[Records contained in a dataset]

[Start of section]

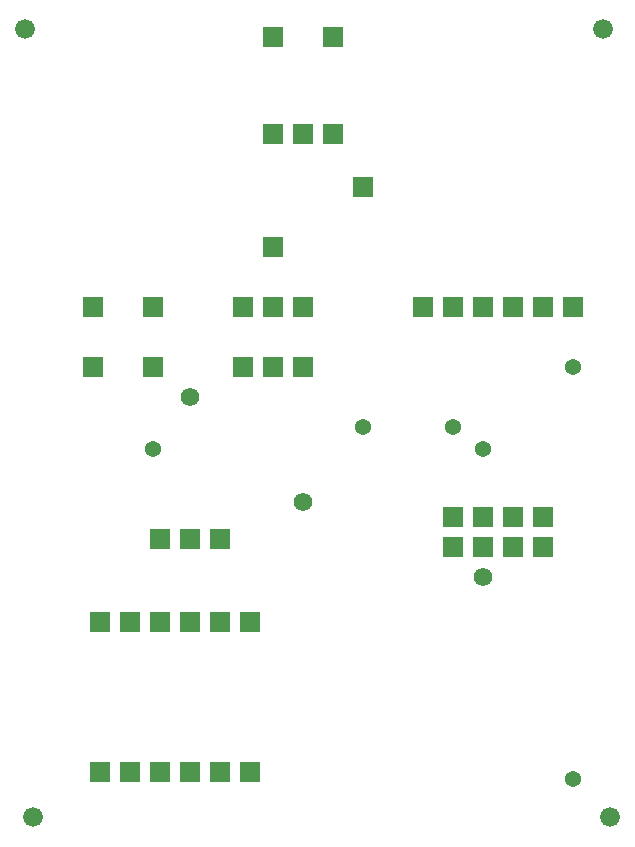
<source format=gbr>
G04 DesignSpark PCB Gerber Version 10.0 Build 5299*
G04 #@! TF.Part,Single*
G04 #@! TF.FileFunction,Soldermask,Bot*
G04 #@! TF.FilePolarity,Negative*
%FSLAX35Y35*%
%MOIN*%
G04 #@! TA.AperFunction,WasherPad*
%ADD17R,0.06600X0.06600*%
G04 #@! TA.AperFunction,ViaPad*
%ADD15C,0.05400*%
%ADD16C,0.06200*%
%ADD27C,0.06600*%
G04 #@! TD.AperFunction*
X0Y0D02*
D02*
D15*
X50600Y130600D03*
X120600Y138100D03*
X150600D03*
X160600Y130600D03*
X190600Y20600D03*
Y158100D03*
D02*
D16*
X63100Y148100D03*
X100600Y113100D03*
X160600Y88100D03*
D02*
D17*
X30600Y158100D03*
Y178100D03*
X33100Y23100D03*
Y73100D03*
X43100Y23100D03*
Y73100D03*
X50600Y158100D03*
Y178100D03*
X53100Y23100D03*
Y73100D03*
Y100600D03*
X63100Y23100D03*
Y73100D03*
Y100600D03*
X73100Y23100D03*
Y73100D03*
Y100600D03*
X80600Y158100D03*
Y178100D03*
X83100Y23100D03*
Y73100D03*
X90600Y158100D03*
Y178100D03*
Y198100D03*
Y235600D03*
Y268100D03*
X100600Y158100D03*
Y178100D03*
Y235600D03*
X110600D03*
Y268100D03*
X120600Y218100D03*
X140600Y178100D03*
X150600Y98100D03*
Y108100D03*
Y178100D03*
X160600Y98100D03*
Y108100D03*
Y178100D03*
X170600Y98100D03*
Y108100D03*
Y178100D03*
X180600Y98100D03*
Y108100D03*
Y178100D03*
X190600D03*
D02*
D27*
X8100Y270600D03*
X10600Y8100D03*
X200600Y270600D03*
X203100Y8100D03*
X0Y0D02*
M02*

</source>
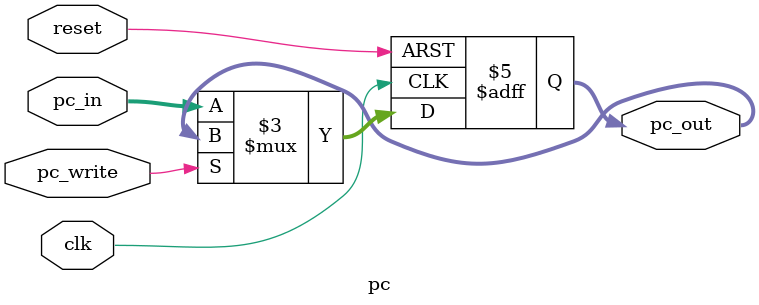
<source format=v>
module pc(input clk, reset, pc_write, input [9:0] pc_in, output reg [9:0] pc_out);
    always @(posedge clk or posedge reset) begin
        if (reset) pc_out <= 10'h000;
        else if (pc_write == 0) pc_out <= pc_in; // pc_write is inverted
    end
endmodule

</source>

[End of section]

→ WHAT TO WORK ON
Look through the data and gather every line with the string "source" in it.

→ EXERCISE OUTPUT
<source format=gbr>
</source>
<source format=v>
</source>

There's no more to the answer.